Nothilfe statt Rechtsgrundlage
Die Überlebenden und die Angehörigen der über 1100 Todesopfer der Katastrophe im Rana Plaza warten seit fünf Monaten auf eine Regelung. Die irische Discountkette Primark hat zugesagt, den betroffenen Familien zunächst weitere drei Monatsgehälter zu zahlen. Vor Ort kümmern sich Hilfsorganisationen um die Opfer. Bisher aber gibt es keine rechtlich verbindlich gesicherten Leistungen, die den Menschen zustehen.
Die Opfer des Feuers bei Tazreen Fashion, bei dem 112 Menschen ums Leben kamen, warten bereits seit November 2012 auf eine verbindliche Kompensationsregelung. Dort hat die deutsche Textilkette C&A bisher auf freiwilliger Basis geholfen. Mittlerweile, so C&A auf Anfrage der Deutschen Welle, hat die eigene C&A-Stiftung mehr als eine Million Euro für Hilfsprogramme bereit gestellt. Die meisten Hilfsprogramme werden von der katholischen Hilfsorganisation Caritas vor Ort durchgeführt. Inzwischen seien mit Unterstützung von C&A 98 verletzte Arbeiter und 82 Waisenkinder medizinisch, sozial und psychologisch betreut worden, erklärt der Regionaldirektor der Caritas in Dhaka, Ranjon Francis Rozario.

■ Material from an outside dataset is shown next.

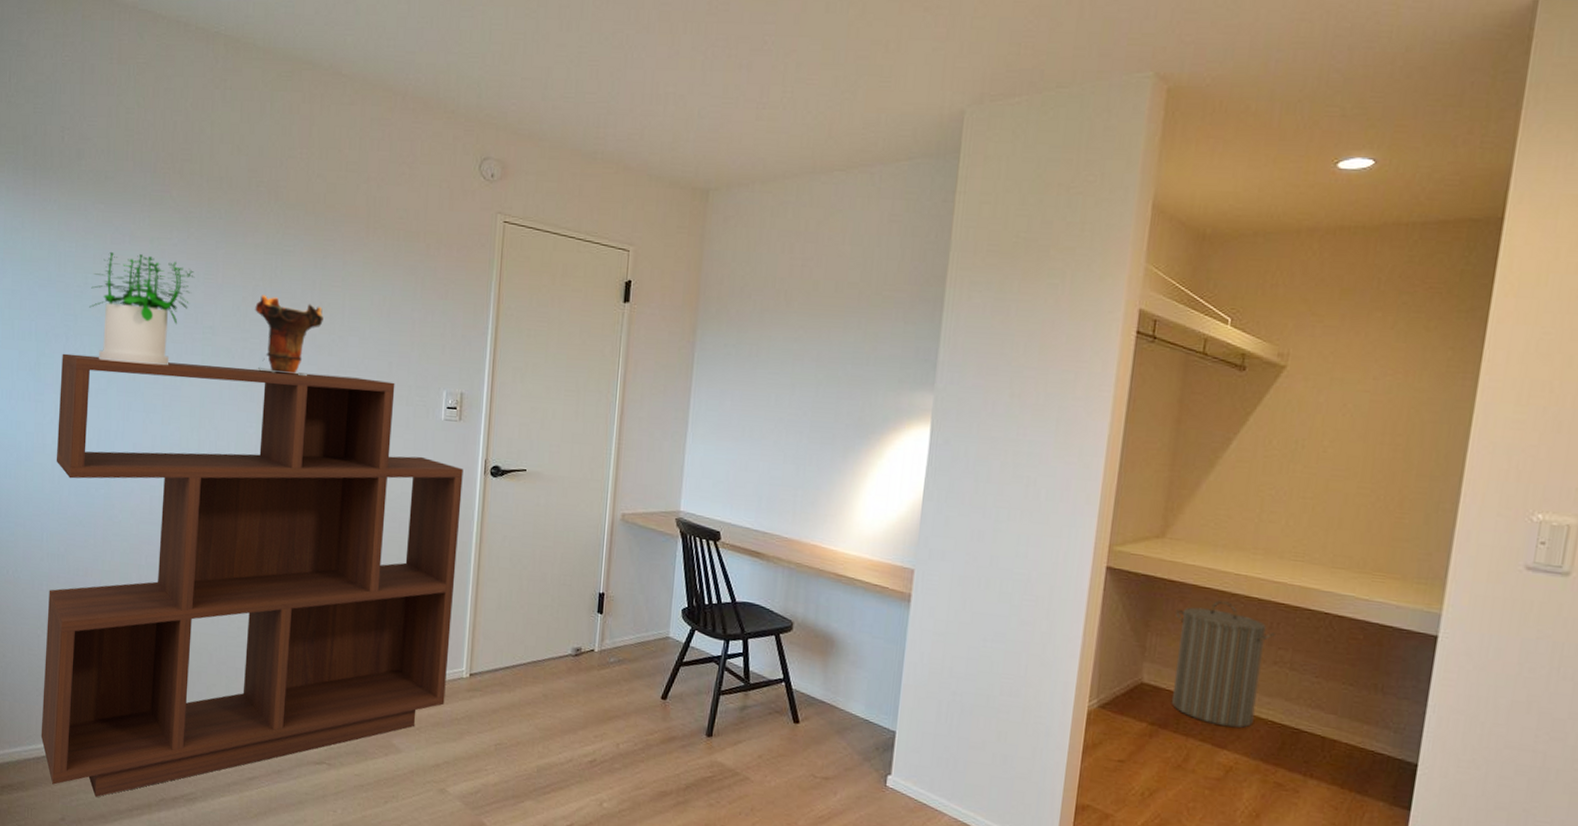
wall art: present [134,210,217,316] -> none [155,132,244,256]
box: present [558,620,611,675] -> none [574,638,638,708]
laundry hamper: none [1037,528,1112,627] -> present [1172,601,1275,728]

Jedoch bleiben Primark und C&A die Ausnahme. Die meisten Unternehmen, die im Rana Plaza und in der Tazreen Fashion Fabrik produzieren ließen, sind nicht zu den Gesprächen in Genf erschienen. Auch mit einer Stellungnahme tun sich die meisten schwer. Von den 18 internationalen Firmen, die die Deutsche Welle im Vorfeld der Verhandlungen angeschrieben hatte, haben nur drei geantwortet.